» **BRANO DI PARTENZA**:

LA FAMIGLIA NEL VANGELO È VANGELO DI VITA

Di Dante Balbo



Il Cardinal Alfonso Lopez Trujillo, che sarà in Ticino il 10 ottobre prossimo alla giornata diocesana per la vita, come presidente dei Pontificio Consiglio per la Famiglia, ha tracciato lo scorso anno le linee essenziali del secondo incontro mondiale del Santo Padre con le famiglie, che ha avuto luogo lo scorso novembre a Rio de Janeiro, con un documento molto ricco e articolato. Il titolo è lo stesso dell'incontro mondiale: "La famiglia: dono ed impegno, speranza dell'umanità".

Nella finestra dedicata alla famiglia, mi è sembrato importante offrire qualche spunto, tratto dalle considerazioni del porporato, per prepararci insieme alla celebrazione della vita che avrà luogo il 9, 10 e 11 ottobre nella nostra diocesi. Lascio quindi la parola alla ricchezza del documento, che potete trovare nella sua edizione integrale sul sito internet del Vaticano: www.vatican.va.

... La Familiaris Consortio afferma categoricamente che "il compito fondamentale della famiglia è il servizio alla vita, il realizzare lungo la storia la benedizione originaria del Creatore, trasmettendo nella generazione l'immagine divina da uomo a uomo" (FC, 28). Nella famiglia, santuario della vita, segnala l'Enciclica Evangelium Vitae, "all'interno del "popolo della vita e per la vita", decisiva è la responsabilità della famiglia: è una responsabilità che scaturisce dalla sua stessa natura", e più avanti fa risaltare: "Per questo, determinante e insostituibile è il ruolo della famiglia nel costruire la cultura della vita. Come chiesa domestica, la famiglia è chiamata ad annunciare, celebrare e servire il Vangelo della vita. È un compito che riguarda innanzitutto i coniugi, chiamati ad essere trasmettitori della vita, sulla base di una sempre rinnovata consapevolezza del senso della generazione, come evento privilegiato nel quale si manifesta che la vita umana è un dono ricevuto per essere a sua volta donata. (EV, 92).

» **DATI**:
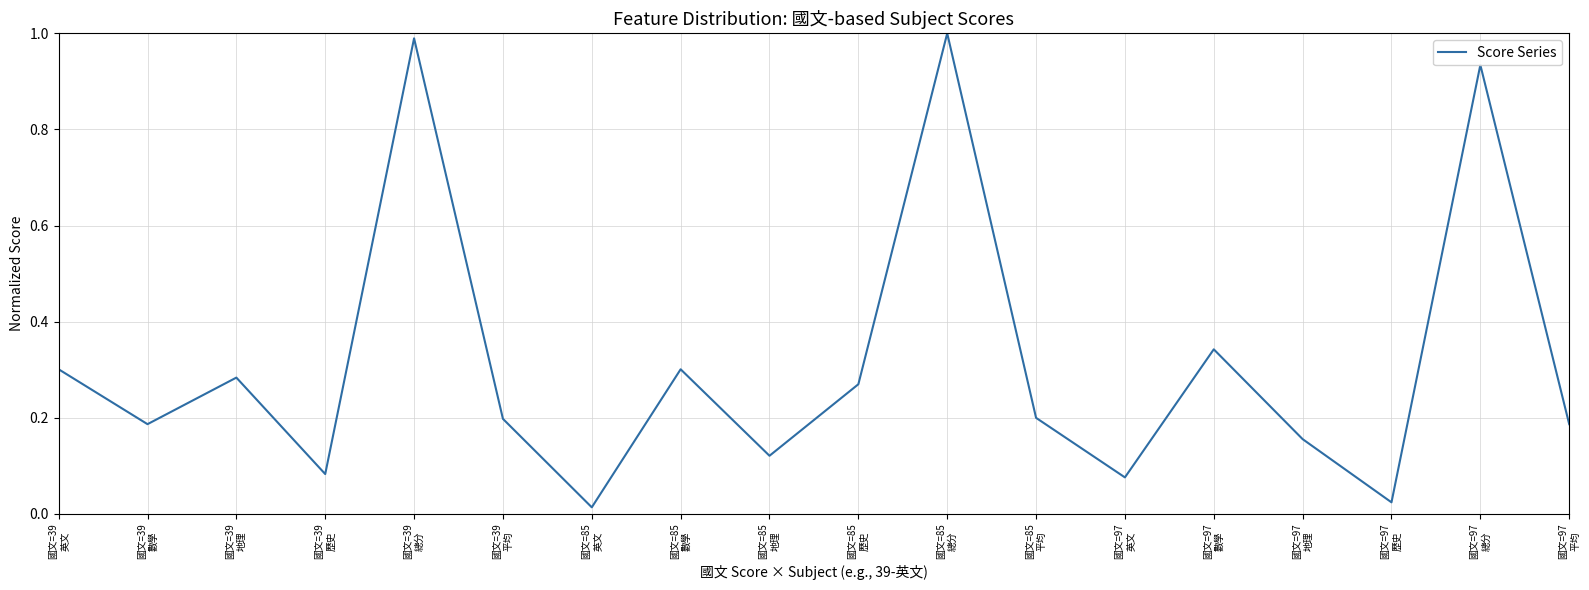

Does the chart display data point markers on the line(s)?

No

» **ESERCIZI**:
A: Estrai dal brano sulla famiglia il passo che va da "Di Dante Balbo" fino a "del Vaticano: www.vatican.va." compreso.
B: Elenca i verbi con cui il brano sulla famiglia indica ciò che la famiglia, come chiesa domestica, è chiamata a fare con il Vangelo della vita.
C: Rispondi a queste domande sul brano sulla famiglia:
(i) In quale città si è svolto il secondo incontro mondiale del Santo Padre con le famiglie?
(ii) In quali giorni avrà luogo la celebrazione della vita nella diocesi?
(iii) Secondo la Familiaris Consortio, qual è il compito fondamentale della famiglia?

» **SOLUZIONI**:
A:
Di Dante Balbo



Il Cardinal Alfonso Lopez Trujillo, che sarà in Ticino il 10 ottobre prossimo alla giornata diocesana per la vita, come presidente dei Pontificio Consiglio per la Famiglia, ha tracciato lo scorso anno le linee essenziali del secondo incontro mondiale del Santo Padre con le famiglie, che ha avuto luogo lo scorso novembre a Rio de Janeiro, con un documento molto ricco e articolato. Il titolo è lo stesso dell'incontro mondiale: "La famiglia: dono ed impegno, speranza dell'umanità".

Nella finestra dedicata alla famiglia, mi è sembrato importante offrire qualche spunto, tratto dalle considerazioni del porporato, per prepararci insieme alla celebrazione della vita che avrà luogo il 9, 10 e 11 ottobre nella nostra diocesi. Lascio quindi la parola alla ricchezza del documento, che potete trovare nella sua edizione integrale sul sito internet del Vaticano: www.vatican.va.

B:
annunciare
celebrare
servire

C:
(i) A Rio de Janeiro.
(ii) Il 9, 10 e 11 ottobre.
(iii) Il servizio alla vita.